Но не сказал однозначно: бросай все, сигай в болото и помогай соотечественникам оттуда вылезать. А молиться Иоанн Фердинанд не стал. Побоялся, что наставление Господа выйдет вовсе не таким, как ему хотелось бы.
– Не вздумай наложить на себя руки, хренов страдалец, – пригрозил ему Шварц. – Покончишь с собой – убью, на фиг.
Столь оригинальная формулировка заставила мозги некоторое время крутиться вхолостую, пытаясь найти ответ на этот логический парадокс. Но Шварц мог бы не волноваться. Иоанн Фердинанд хотел жить. И, по возможности, жить хорошо. Вот так неромантично и малодушно.

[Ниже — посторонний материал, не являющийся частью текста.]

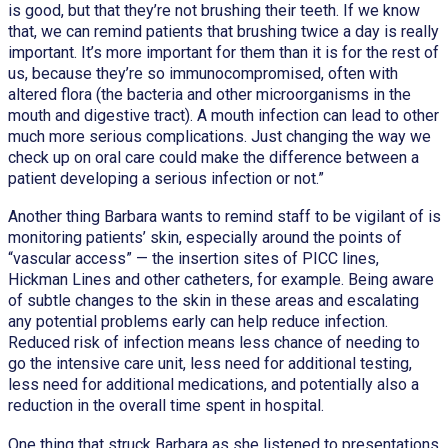
is good, but that they’re not brushing their teeth. If we know
that, we can remind patients that brushing twice a day is really
important. It’s more important for them than it is for the rest of
us, because they’re so immunocompromised, often with
altered flora (the bacteria and other microorganisms in the
mouth and digestive tract). A mouth infection can lead to other
much more serious complications. Just changing the way we
check up on oral care could make the difference between a
patient developing a serious infection or not.”
Another thing Barbara wants to remind staff to be vigilant of is
monitoring patients’ skin, especially around the points of
“vascular access” — the insertion sites of PICC lines,
Hickman Lines and other catheters, for example. Being aware
of subtle changes to the skin in these areas and escalating
any potential problems early can help reduce infection.
Reduced risk of infection means less chance of needing to
go the intensive care unit, less need for additional testing,
less need for additional medications, and potentially also a
reduction in the overall time spent in hospital.
One thing that struck Barbara as she listened to presentations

Выходил он только для того, чтобы выкурить папиросу. Тут, на Мересань, зелья было – завались. Душистого, не то что земная трава. Ребята Аддарекха в поисках еды откопали из-под груды щебня склад табачной лавки, и шитанн принес несколько ящиков специально для него. Тогда он оттаял, на целых несколько часов. А потом депрессия вновь накатилась волной.
Шварц осерчал: ты офицер или говно? Осекся, поняв, что Иоанн Фердинанд готов снова кротко ответить: говно. И тут же постановил, что не хрен старпому без толку протирать дыры в простынях, пусть идет руководить работами по раскурочиванию линкора. Будет занят делом, все лучше.